PETALING JAYA: The Ministry of Health is not increasing the number of enforcement staff or funding to enforce the ban on smoking at all restaurants nationwide when it comes into effect on Jan 1.
Deputy Health Minister Dr Lee Boon Chye said the existing 5,008 health officers and assistant health officers of the ministry would include the monitoring of eateries as part of their duty.
“Their job is not just enforcing the smoking ban. They are also tasked with other aspects such as checking cleanliness, Aedes breeding grounds and so on,” he told FMT.
He said no additional fund allocation would be made for this.
He acknowledged the criticism from restaurant operators and others over the ban, adding that the government had conducted dialogue sessions with eatery operators.
“At the end of the day, this is something that we have to carry out to protect the right of non-smokers to have a smoke-free environment. In the long run, we want to control the number of smokers in the country,” he said.
He said to date more than 100 restaurants nationwide had voluntarily enforced the no-smoking zone.

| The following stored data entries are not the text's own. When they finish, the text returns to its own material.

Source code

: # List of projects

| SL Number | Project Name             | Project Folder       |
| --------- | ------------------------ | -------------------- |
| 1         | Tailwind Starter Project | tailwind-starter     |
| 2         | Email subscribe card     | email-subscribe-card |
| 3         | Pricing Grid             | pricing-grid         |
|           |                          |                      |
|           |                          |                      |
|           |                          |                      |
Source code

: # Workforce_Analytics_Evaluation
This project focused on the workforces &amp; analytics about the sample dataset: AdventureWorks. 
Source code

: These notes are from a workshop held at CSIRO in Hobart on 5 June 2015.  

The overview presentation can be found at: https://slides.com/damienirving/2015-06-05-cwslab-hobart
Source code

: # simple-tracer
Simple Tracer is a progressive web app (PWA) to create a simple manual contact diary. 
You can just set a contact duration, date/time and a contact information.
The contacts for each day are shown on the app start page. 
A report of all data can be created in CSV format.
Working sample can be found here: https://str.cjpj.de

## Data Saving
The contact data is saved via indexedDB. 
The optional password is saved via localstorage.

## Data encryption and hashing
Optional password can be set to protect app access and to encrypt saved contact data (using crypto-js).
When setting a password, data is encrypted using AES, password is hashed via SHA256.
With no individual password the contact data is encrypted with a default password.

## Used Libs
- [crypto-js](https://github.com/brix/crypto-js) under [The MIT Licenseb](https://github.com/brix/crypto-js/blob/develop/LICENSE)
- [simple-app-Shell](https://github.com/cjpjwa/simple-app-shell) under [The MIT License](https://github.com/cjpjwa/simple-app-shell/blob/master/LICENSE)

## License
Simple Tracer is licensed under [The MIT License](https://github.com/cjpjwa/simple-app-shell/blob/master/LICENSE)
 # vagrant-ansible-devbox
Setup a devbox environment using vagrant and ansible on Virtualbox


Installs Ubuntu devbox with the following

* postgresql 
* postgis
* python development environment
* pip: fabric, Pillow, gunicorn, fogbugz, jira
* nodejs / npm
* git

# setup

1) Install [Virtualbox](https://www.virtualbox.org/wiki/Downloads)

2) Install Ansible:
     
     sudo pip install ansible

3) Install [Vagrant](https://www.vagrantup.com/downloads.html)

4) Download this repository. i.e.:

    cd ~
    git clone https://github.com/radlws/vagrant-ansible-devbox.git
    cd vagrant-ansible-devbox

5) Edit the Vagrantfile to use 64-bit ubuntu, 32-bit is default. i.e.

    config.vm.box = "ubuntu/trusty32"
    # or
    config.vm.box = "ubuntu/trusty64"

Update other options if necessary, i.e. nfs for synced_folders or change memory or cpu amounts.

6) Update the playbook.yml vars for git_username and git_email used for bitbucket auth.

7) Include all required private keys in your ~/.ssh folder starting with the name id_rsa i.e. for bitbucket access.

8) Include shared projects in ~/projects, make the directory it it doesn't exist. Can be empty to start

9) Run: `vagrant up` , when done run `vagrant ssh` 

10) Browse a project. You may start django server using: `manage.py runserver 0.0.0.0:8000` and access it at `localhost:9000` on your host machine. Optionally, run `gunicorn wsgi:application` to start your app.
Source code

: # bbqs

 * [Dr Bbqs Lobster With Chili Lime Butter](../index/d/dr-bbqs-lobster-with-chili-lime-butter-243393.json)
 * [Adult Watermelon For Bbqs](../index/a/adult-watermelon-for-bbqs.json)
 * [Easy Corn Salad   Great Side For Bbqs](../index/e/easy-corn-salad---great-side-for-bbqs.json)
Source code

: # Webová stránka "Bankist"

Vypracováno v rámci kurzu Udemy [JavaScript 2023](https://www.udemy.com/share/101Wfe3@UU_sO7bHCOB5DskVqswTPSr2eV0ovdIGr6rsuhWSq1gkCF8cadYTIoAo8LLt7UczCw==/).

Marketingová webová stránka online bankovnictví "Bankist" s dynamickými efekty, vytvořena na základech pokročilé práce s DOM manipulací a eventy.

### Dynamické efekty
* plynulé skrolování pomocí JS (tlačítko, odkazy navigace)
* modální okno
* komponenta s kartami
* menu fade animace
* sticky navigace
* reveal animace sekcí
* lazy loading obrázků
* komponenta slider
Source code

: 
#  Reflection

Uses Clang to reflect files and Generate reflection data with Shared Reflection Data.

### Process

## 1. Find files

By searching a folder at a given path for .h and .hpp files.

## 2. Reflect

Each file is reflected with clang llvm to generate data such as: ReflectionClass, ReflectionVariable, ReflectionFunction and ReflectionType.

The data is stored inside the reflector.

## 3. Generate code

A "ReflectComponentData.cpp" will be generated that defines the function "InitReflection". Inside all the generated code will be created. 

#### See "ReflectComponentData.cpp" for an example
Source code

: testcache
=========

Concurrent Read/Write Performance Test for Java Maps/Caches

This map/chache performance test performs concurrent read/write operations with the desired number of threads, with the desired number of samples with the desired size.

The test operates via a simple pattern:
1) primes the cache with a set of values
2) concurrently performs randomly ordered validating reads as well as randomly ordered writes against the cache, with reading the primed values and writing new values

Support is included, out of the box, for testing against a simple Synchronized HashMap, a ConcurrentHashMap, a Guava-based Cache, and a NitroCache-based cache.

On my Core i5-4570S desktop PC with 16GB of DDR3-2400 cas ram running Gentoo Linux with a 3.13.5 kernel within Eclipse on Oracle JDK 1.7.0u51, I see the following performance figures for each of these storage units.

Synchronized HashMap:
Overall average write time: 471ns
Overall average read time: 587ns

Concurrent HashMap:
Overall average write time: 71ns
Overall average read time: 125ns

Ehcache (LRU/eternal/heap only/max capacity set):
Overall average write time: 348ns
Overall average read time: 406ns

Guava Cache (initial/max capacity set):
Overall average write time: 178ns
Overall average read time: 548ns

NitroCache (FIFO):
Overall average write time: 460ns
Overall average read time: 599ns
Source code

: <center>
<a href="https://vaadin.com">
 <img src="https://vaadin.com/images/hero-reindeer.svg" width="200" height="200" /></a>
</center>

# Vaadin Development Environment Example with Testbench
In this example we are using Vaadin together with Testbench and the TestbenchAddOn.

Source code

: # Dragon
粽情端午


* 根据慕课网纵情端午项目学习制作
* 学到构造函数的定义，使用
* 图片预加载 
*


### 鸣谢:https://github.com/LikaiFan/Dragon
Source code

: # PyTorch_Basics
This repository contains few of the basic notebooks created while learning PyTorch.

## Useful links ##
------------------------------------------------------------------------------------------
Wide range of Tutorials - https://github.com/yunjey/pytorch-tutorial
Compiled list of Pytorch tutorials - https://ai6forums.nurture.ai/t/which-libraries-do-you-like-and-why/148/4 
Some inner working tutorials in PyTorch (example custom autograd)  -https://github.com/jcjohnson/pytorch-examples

On Dec 17, Lee told Parliament that the government would give a six-month grace period after the ban on smoking in restaurants comes into effect on Jan 1.
He said warnings would be issued by the ministry’s health officers to offenders in an attempt to educate them, before penalising them.
Lee said restaurant owners must display no-smoking signs and remove ashtrays from within the restaurant.
He said restaurant operators could reach the health ministry via a 24-hour hotline at 03-88924530 should they face troublesome customers.
Customers caught smoking in eateries can be fined a maximum of RM10,000 or jailed up to two years, while restaurant operators who fail to put up no-smoking signs face a fine not exceeding RM3,000 or jail time of up to six months.